## [Page excerpt]
▶
A streamlined random sequencing strategy for finding coding exons
Claverie JM
Genomics 23(3):575-581 (1994 Oct)
Abstract
The random (shotgun) DNA sequencing strategy is used for most
large-scale sequencing projects, including the identification of
human disease genes after positional cloning. The principle of the
method--sequence assembly from overlap--requires the candidate gene
region to be partitioned into 15- to 20-kb pieces (usually lambda
inserts), themselves randomly subcloned into M13 prior to sequencing
with a 6- to 8-fold redundancy. Most often, a time-consuming
directed strategy must be invoked to close the remaining gaps.
Ultimately, computer-based methods are invoked to locate putative
coding exons within the finished genomic sequence. Given the small
average size of vertebrate exons, I show here that they can be
detected from the computer analysis of the individual runs, much
before completion of contiguity. However, the successful assessment
of coding potential from the raw data depends on a combination of
new sequence masking techniques. When the identification of coding
exons is the primary goal, the usual random sequencing strategy can
thus be greatly optimized. The streamlined approach requires only a
2- to 2.5-fold sequencing redundancy, can dispense with the
subcloning in lambda and the closure of gaps, and can be fully
automated. The feasibility of this strategy is demonstrated using
data from the X-linked Kallmann syndrome gene region.
◀
## [Listed records]
▶
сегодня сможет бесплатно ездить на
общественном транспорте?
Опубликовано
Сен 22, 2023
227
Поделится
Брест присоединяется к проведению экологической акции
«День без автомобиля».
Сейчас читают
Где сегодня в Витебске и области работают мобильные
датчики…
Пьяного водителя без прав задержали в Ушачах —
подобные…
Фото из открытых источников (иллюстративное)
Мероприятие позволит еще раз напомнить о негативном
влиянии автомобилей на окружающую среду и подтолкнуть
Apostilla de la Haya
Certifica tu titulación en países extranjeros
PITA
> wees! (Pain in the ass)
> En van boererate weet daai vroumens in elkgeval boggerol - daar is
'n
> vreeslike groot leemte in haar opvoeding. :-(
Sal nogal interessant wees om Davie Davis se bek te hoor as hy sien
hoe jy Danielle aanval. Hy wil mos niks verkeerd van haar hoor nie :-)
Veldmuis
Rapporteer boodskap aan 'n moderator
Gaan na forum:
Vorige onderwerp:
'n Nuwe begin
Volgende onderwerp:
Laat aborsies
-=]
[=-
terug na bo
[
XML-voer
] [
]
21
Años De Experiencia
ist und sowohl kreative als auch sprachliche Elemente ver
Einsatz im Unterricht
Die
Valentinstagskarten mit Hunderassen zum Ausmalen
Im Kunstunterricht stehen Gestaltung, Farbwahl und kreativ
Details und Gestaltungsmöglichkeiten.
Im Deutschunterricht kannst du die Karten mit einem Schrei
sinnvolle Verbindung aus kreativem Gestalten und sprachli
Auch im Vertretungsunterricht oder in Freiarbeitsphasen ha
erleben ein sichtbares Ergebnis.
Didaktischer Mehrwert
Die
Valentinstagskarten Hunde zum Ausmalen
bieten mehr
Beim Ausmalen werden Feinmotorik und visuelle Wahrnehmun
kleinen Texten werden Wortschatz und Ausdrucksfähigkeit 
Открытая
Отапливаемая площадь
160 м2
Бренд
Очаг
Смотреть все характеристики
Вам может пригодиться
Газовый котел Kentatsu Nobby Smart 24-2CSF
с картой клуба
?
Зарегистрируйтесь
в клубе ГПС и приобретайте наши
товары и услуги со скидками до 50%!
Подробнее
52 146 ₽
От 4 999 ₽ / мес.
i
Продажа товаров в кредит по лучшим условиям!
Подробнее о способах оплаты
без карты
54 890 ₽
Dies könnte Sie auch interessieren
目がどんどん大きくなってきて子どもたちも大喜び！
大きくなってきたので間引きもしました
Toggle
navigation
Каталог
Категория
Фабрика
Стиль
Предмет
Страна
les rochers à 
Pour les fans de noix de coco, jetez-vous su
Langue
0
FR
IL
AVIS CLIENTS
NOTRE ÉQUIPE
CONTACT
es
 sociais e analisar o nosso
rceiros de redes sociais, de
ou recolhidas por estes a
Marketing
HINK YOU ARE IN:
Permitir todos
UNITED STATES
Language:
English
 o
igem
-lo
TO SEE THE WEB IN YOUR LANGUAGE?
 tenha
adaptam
◀
## [Prompt]
Decide whether each statement agrees with the abstract, answering yes or no and quoting the words that settle it. 1. The usual method splits the candidate gene region into pieces of 15 to 20 kb. 2. The streamlined approach needs a 6- to 8-fold sequencing redundancy. 3. The approach was shown to work with data from the X-linked Kallmann syndrome gene region.

## [Task response]
1. Yes: "requires the candidate gene region to be partitioned into 15- to 20-kb pieces"
2. No: "The streamlined approach requires only a 2- to 2.5-fold sequencing redundancy"
3. Yes: "The feasibility of this strategy is demonstrated using data from the X-linked Kallmann syndrome gene region."